Though no one outside the commission has access to the case’s medical records — the group is not allowed by law to release that information — some critics were stunned by the details in Vanopdenbosch’s letter.

“It’s not euthanasia because the patient didn’t ask, so it’s the voluntary taking of a life,” said Dr. An Haekens, psychiatric director at the Alexianen Psychiatric Hospital in Tienen, Belgium. “I don’t know another word other than murder to describe this.”

Kristof Van Assche, a professor of health law at the University of Antwerp, wrote in an email the commission itself wasn’t breaking the law because the group is not required to refer a case unless two-thirds of the group agree — even if the case “blatantly disregards” criteria for euthanasia.

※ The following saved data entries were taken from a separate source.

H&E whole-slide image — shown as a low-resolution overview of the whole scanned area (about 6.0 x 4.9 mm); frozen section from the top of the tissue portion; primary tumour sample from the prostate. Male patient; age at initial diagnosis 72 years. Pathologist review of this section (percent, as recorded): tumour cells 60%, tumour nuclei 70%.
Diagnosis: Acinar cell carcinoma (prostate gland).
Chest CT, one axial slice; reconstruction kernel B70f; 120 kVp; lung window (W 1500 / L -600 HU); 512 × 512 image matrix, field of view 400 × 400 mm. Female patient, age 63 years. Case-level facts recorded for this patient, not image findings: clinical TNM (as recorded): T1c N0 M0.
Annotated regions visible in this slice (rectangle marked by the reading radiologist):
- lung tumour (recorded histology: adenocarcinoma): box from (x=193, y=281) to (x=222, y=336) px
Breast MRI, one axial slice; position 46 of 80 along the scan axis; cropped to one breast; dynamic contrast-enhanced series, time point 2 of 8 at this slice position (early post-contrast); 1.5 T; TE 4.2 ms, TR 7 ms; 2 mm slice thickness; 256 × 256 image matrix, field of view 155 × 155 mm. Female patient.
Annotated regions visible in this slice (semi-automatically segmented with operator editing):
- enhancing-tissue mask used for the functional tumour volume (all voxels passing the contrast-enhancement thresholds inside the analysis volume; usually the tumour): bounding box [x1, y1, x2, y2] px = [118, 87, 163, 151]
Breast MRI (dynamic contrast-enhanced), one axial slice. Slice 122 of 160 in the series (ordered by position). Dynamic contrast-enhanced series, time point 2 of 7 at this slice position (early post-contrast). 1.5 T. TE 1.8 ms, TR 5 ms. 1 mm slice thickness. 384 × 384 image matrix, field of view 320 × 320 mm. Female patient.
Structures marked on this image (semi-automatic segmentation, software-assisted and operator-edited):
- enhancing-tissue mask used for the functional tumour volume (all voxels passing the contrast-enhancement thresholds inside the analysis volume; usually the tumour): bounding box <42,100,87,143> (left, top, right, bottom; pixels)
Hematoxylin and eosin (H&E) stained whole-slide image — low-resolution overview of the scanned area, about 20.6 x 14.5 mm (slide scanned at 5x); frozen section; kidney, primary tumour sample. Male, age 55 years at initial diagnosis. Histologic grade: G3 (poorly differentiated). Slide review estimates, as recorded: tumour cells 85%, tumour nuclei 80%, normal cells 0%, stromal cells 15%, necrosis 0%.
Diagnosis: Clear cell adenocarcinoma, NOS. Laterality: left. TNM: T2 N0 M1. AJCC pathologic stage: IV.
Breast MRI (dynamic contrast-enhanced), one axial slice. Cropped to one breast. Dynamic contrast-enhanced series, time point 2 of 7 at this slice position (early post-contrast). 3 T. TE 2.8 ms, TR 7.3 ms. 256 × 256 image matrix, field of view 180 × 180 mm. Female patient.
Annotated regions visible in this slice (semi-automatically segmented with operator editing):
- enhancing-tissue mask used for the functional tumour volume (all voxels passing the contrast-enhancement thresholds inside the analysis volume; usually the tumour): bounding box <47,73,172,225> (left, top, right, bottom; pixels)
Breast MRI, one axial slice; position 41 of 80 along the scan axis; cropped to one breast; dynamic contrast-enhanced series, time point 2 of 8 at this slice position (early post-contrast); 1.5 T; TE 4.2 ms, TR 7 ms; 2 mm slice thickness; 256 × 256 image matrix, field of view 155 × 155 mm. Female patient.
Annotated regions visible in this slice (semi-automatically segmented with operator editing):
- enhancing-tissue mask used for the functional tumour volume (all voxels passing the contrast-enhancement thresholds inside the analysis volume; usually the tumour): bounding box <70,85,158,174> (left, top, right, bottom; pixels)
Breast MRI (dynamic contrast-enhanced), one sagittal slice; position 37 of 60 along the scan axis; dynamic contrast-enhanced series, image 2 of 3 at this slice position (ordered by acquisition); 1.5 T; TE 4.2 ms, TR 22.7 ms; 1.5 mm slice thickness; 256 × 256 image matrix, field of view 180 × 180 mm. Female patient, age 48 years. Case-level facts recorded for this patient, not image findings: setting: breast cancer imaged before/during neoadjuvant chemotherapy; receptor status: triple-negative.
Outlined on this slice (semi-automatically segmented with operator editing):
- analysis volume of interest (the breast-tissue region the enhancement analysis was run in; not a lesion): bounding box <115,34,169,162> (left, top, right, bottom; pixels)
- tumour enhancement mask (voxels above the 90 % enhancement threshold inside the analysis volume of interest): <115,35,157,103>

But without a request from the patient, the case “would normally constitute manslaughter or murder,” he wrote. “The main question is why this case was not deemed sufficiently problematic” to prompt the commission to refer the case to prosecutors.

Vanopdenbosch, who in the letter called himself a “big believer” in euthanasia, cited other problems with the commission. He said that when he expressed concerns about potentially problematic cases, he was immediately “silenced” by others. And he added that because many of the doctors on the commission are leading euthanasia practitioners, they can protect each other from scrutiny, and act with “impunity.”

Vanopdenbosch wrote that when cases of euthanasia are identified that don’t meet the legal criteria, they are not forwarded to the public prosecutor’s office as is required by law, but that the commission itself acts as the court.

In the 15 years since euthanasia was legalized in Belgium, more than 10,000 people have been euthanized, and just one of those cases has been referred to prosecutors. Genicot and Distelmans said the group thoroughly assesses every euthanasia case to be sure all legal conditions have been met.

“It can obviously occur that some debate emerges among members but our role is to make sure that the law is observed and certainly not to trespass it,” they said. They said it was “absolutely false” that Vanopdenbosch had been muzzled and said they regretted his resignation.

Mike Corder in Amsterdam contributed to this report.